* PARTS OF THE EXERCISE
(a) Answer these questions from the computer science module descriptions below:
(i) What example is given of a large-scale computer-based system?
(ii) What will students be able to do with nontrivial object-oriented programs on completing that module?
(iii) What kind of tools and techniques are introduced throughout the module that builds on first-year programming fundamentals?
(b) Write what comes after the final sentence of the computer science module descriptions below.

── PAGE EXCERPT ──

This module provides students with an understanding of the foundations of Computer Science. On completion of this module, the successful student will be able to explain the key concepts underpinning the discipline of Computer Science.
To provide students with an understanding of the organization of computer-based systems from the small-scale (for example gates, processors and memory), through the medium-scale (for example personal computer organization), to the large-scale (for example the Internet).
This module aims to provide the student with an understanding of the concepts involved with object-oriented programming. To this end, the student will cover the fundamentals of objects, classes, inheritance, composition, encapsulation and polymorphism. In addition, the module will expose the student to GUI frameworks, introduce some basic software engineering design principles and patterns, and provide a more abstracted view of system design in terms of layered software architectures. It is expected that on completion of this module students will be able to design, implement and test nontrivial object-oriented programs.
This module builds on the programming fundamentals developed in the first year through the study of algorithm design and the properties of several data structures; concurrent programming; networked programming and database design and implementation.
This will enable writing efficient concurrent and/or networked programs which store data efficiently and reliably in a well-designed database. Throughout the course software engineering tools and techniques will be introduced and utilized in the design, management and testing of software being developed.

───
── INFORMATION SHOWN ──

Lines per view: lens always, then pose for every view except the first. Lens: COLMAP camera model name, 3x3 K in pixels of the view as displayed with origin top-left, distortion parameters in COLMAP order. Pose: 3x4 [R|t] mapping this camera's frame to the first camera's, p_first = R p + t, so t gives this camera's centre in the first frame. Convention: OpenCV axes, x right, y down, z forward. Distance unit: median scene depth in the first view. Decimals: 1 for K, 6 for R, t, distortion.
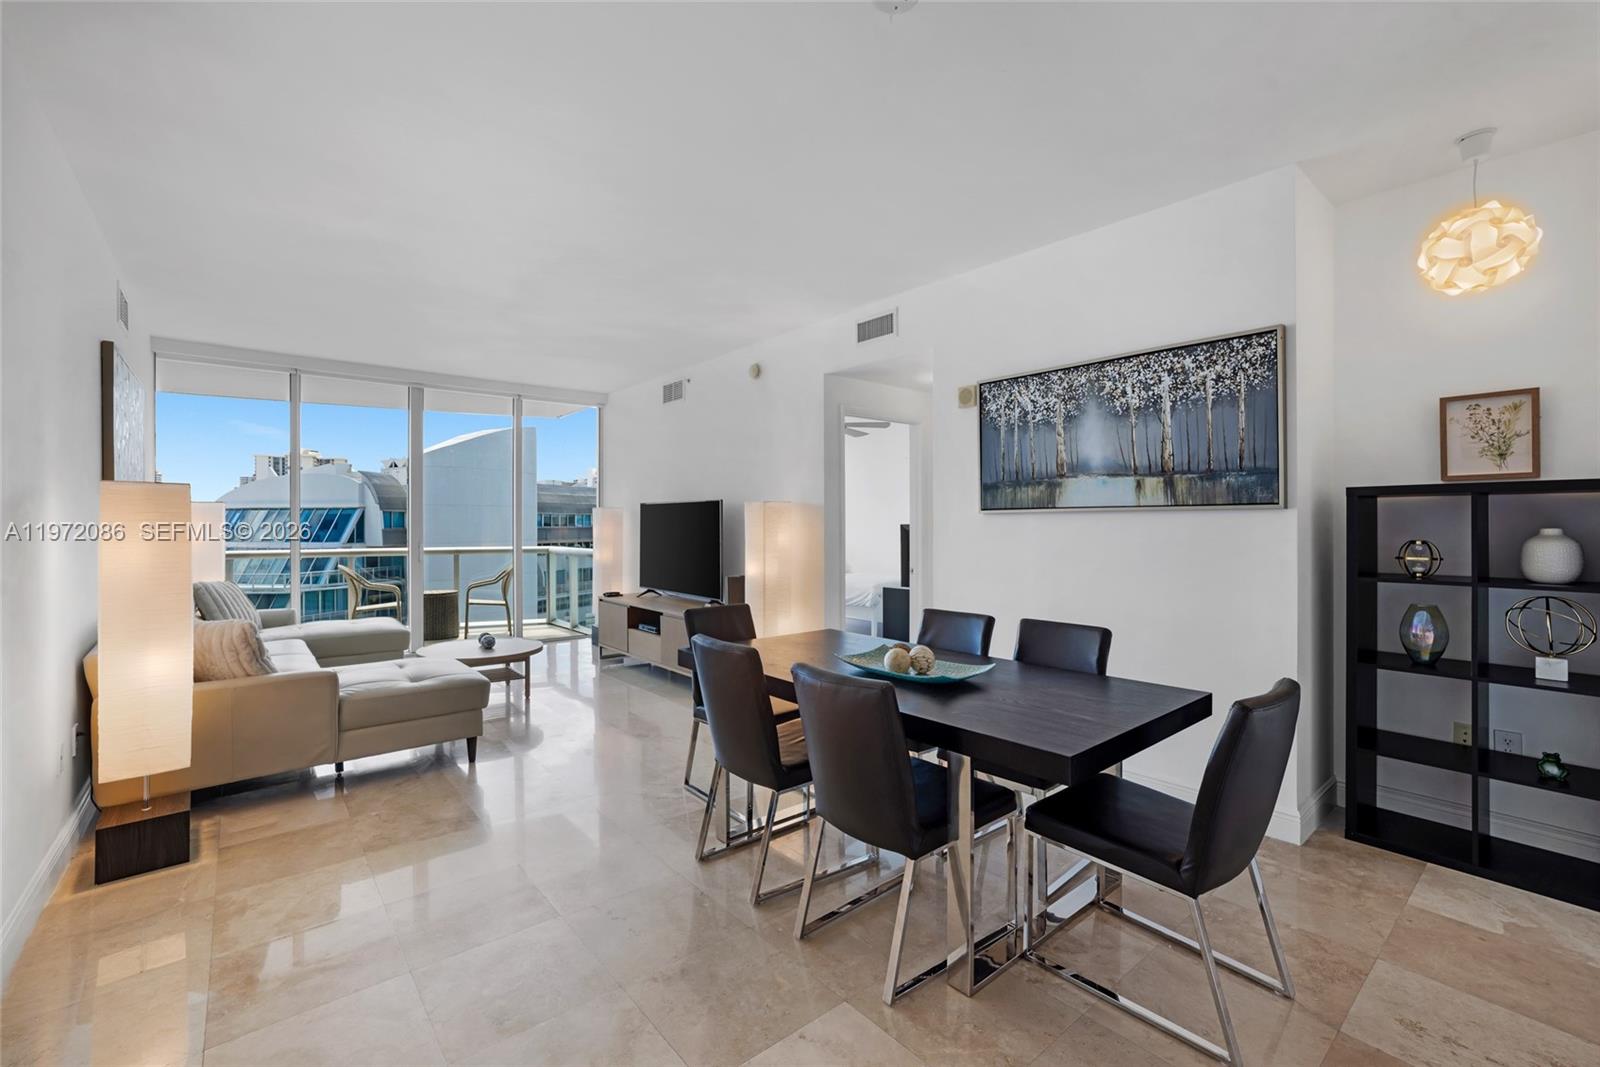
lens RADIAL K [[692.8, 0, 798.0], [0, 692.8, 521.9], [0, 0, 1]] dist [-0.037311, 0.020841]
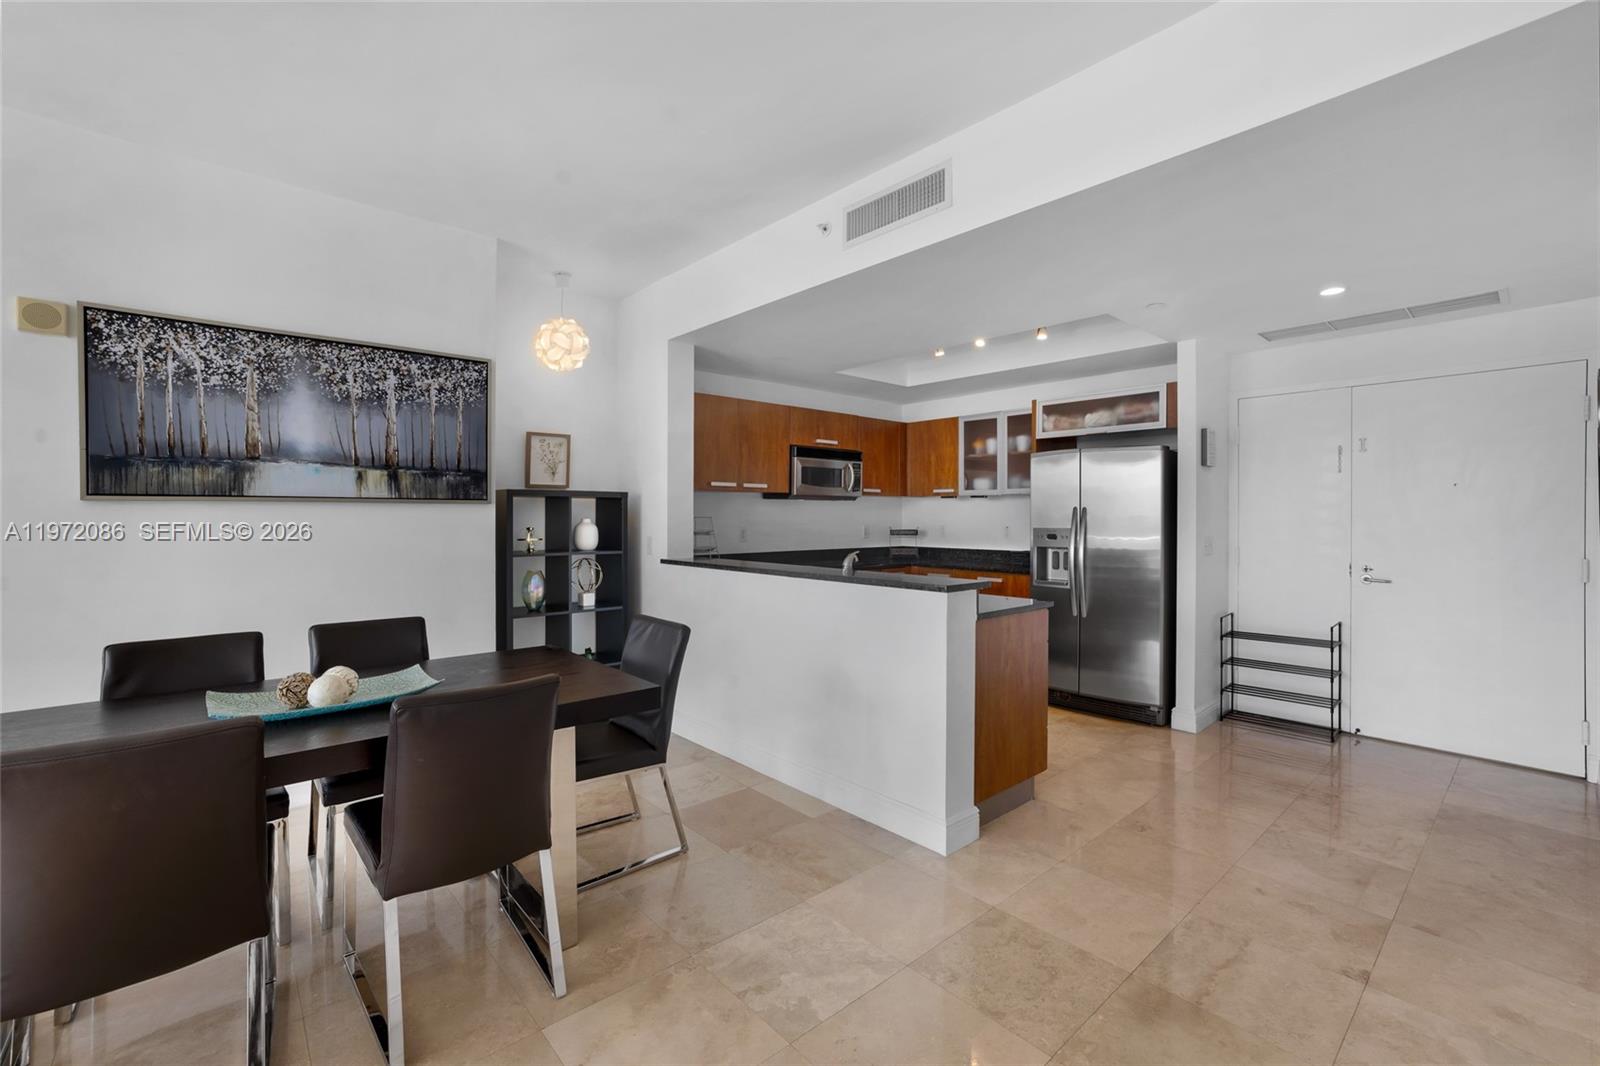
lens RADIAL K [[692.8, 0, 807.9], [0, 692.8, 512.9], [0, 0, 1]] dist [-0.037311, 0.020841]
pose [[-0.029369, 0.009000, 0.999528, -0.489063], [0.000030, 0.999959, -0.009003, 0.007443], [-0.999569, -0.000234, -0.029368, 0.368626]]
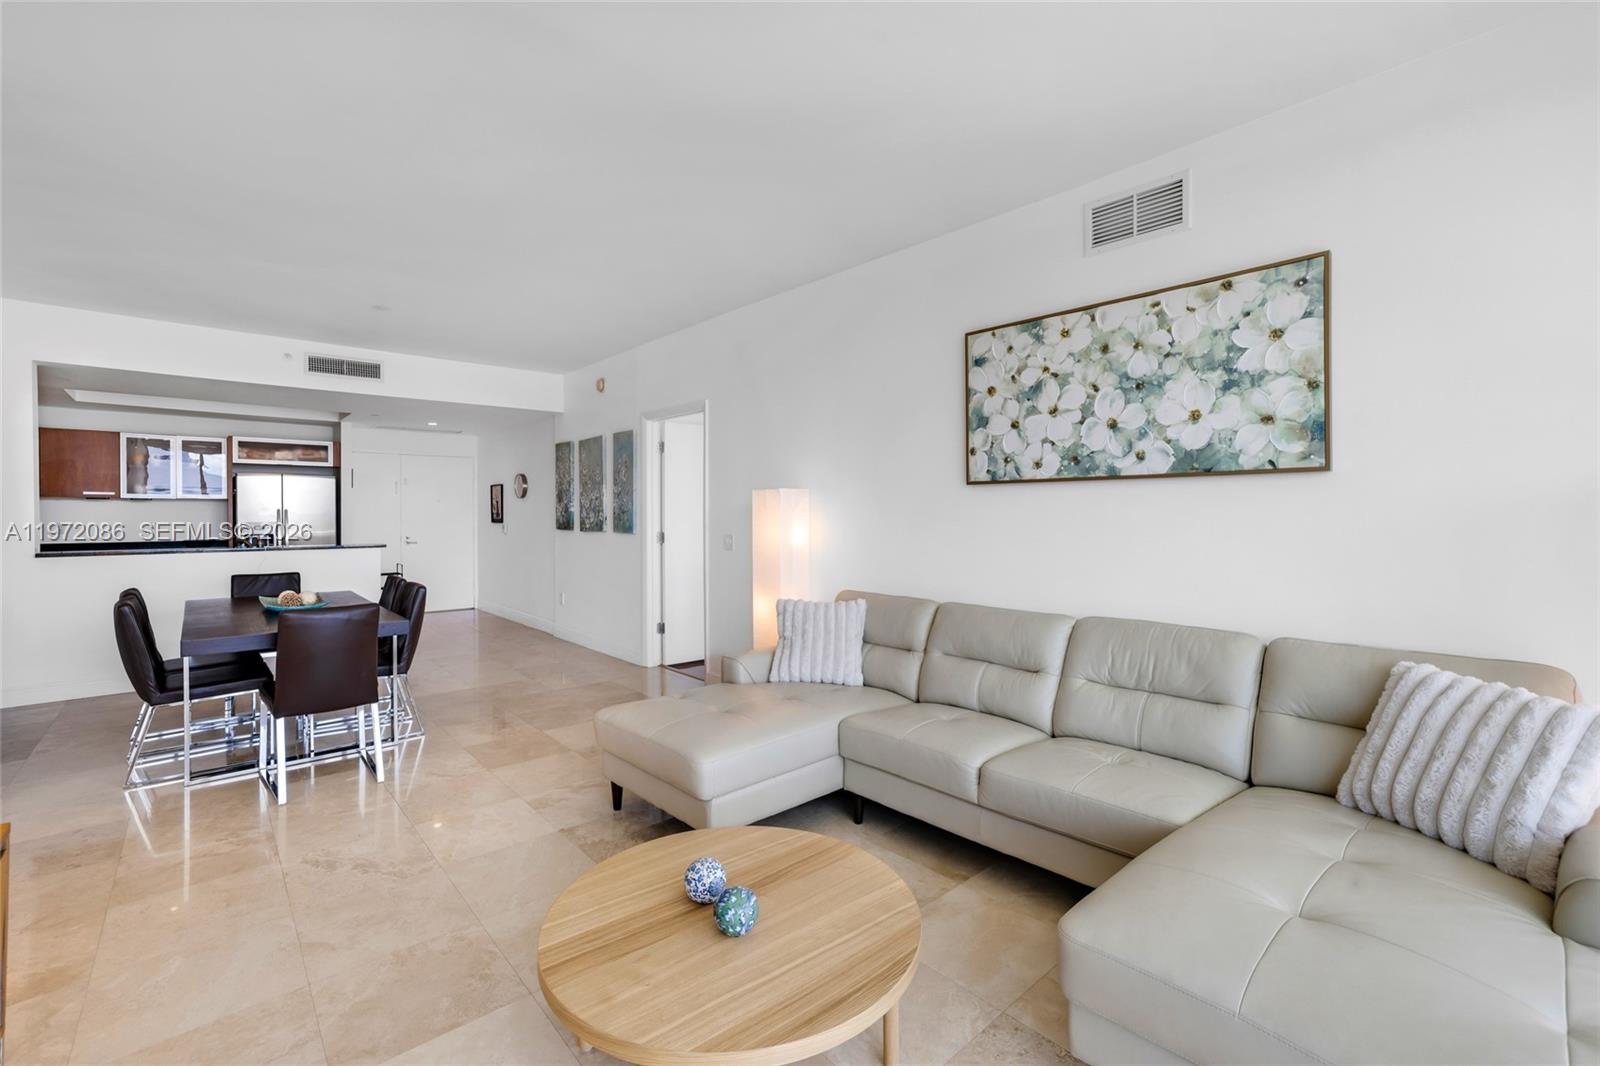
lens RADIAL K [[692.8, 0, 789.2], [0, 692.8, 526.2], [0, 0, 1]] dist [-0.037311, 0.020841]
pose [[-0.999602, 0.002376, -0.028123, -0.727313], [0.001827, 0.999807, 0.019540, -0.000933], [0.028164, 0.019480, -0.999413, 2.040562]]
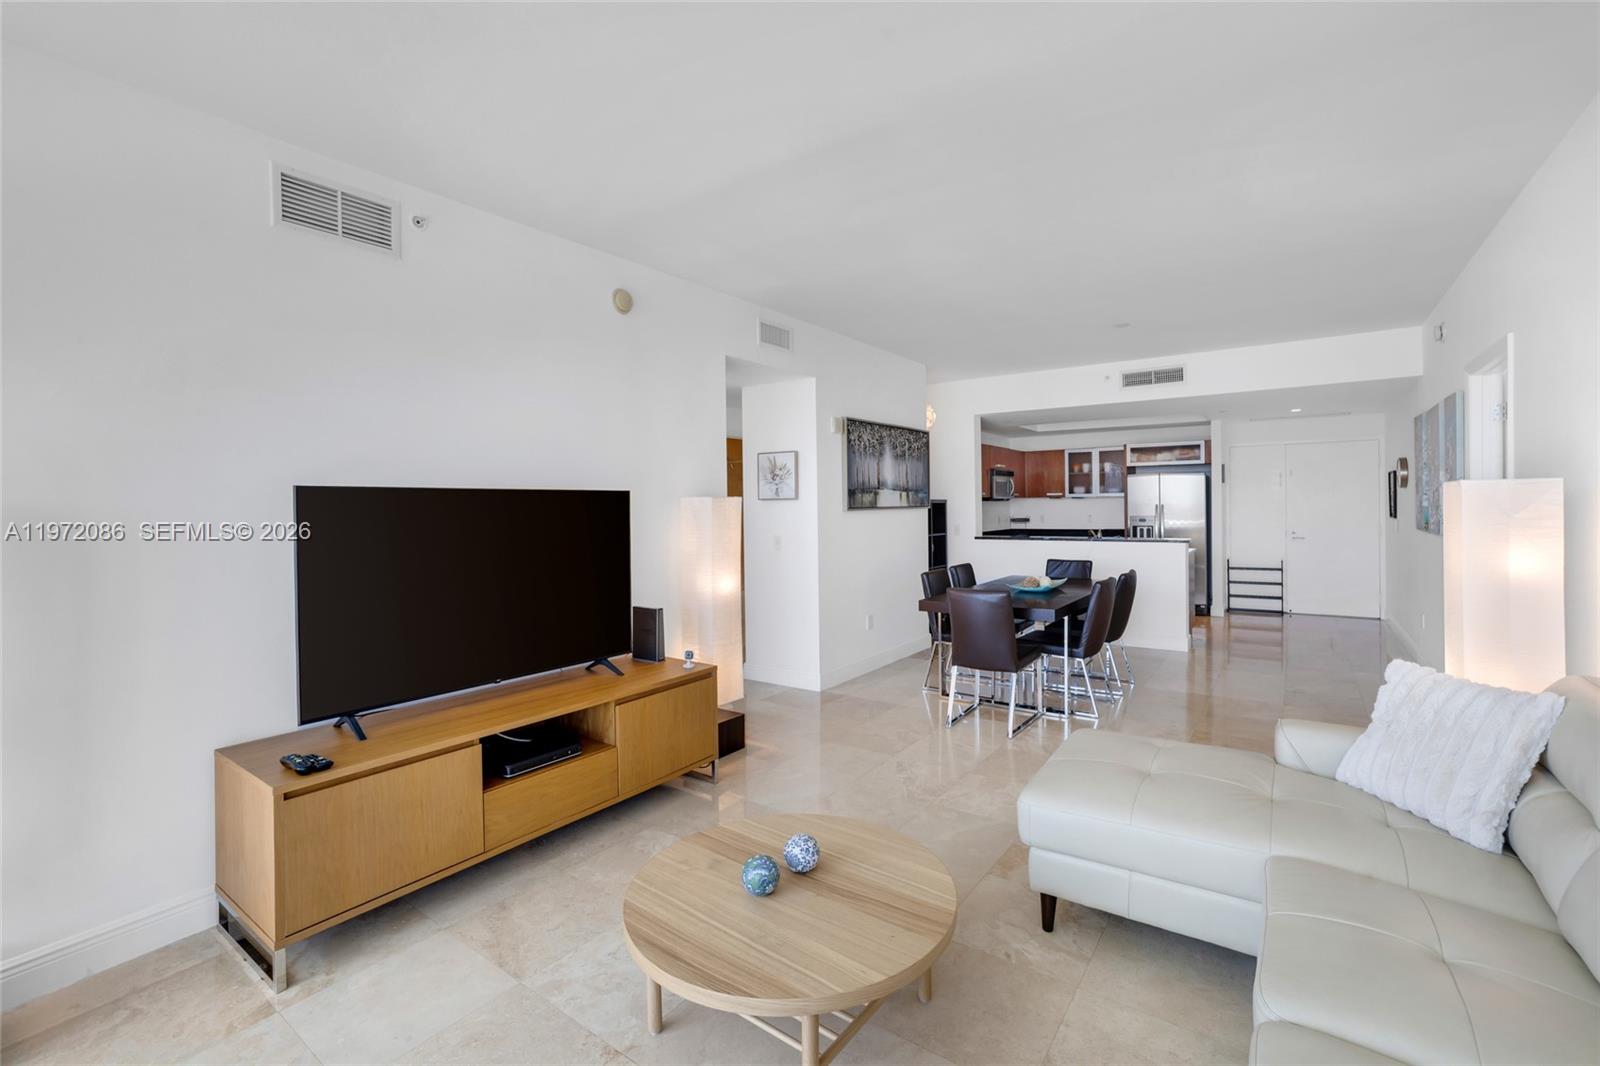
lens RADIAL K [[692.8, 0, 822.3], [0, 692.8, 507.7], [0, 0, 1]] dist [-0.037311, 0.020841]
pose [[-0.263806, 0.003682, 0.964569, -1.266045], [0.015270, 0.999883, 0.000360, -0.023065], [-0.964455, 0.014824, -0.263831, 1.656411]]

───

* ANSWERS TO THE EXERCISE
(a)
(i) The Internet.
(ii) Design, implement and test them.
(iii) Software engineering tools and techniques.

(b)
Computer systems have become pervasive and increasingly more powerful enabling users to run many different kinds of applications. The power available on modern day computing devices and the ever increasing usage being found for them has led to the redefinition of the roles, responsibilities and design of Operating Systems.
The aim of this introductory course is to review the design principles, performance, security and system management issues in Operating Systems design. It provides an understanding of the operation of the underlying hardware and software and gives practical systems-level experience of client-server based applications. It lays the groundwork needed for more advanced engineering applications in the area.
The module will provide students with an opportunity to gain practical level experience of Operating System management techniques in a realistic and flexible environment. Access is provided to a 64-bit Linux Enterprise system to promote active learning and reinforce lecture material. This module lays the groundwork needed for more advanced engineering applications in the area.
This module provides you with the opportunity of choosing and working on a project that reflects your interests and aims and outcomes of your programme. It should constitute a practical problem-solving project relevant to your programme of study. The primary aim of the module is to consolidate and deepen your understanding of material taught on your programme, to exercise professional judgement, to undertake individual research and to conduct an investigation and/or develop a product, process or application relevant to the focus of your programme. It provides you with the opportunity of engaging in significant system development, the typical output of which represents the solution of a problem akin to those that you as a fledgling professional practitioner are likely to encounter in future employment. The module intends that your choice of individual project will provide you with a significant opportunity to reflect on your learning progressand to develop your learning for life-long and career development.
An important criterion for the implementation of Industry 4.0 is the amalgamation of machines and industrial components in a network infrastructure, to support operational communication amongst machines and other applicable IT systems in an automated network. This will enable the optimization of conventional industrial processes in many facets.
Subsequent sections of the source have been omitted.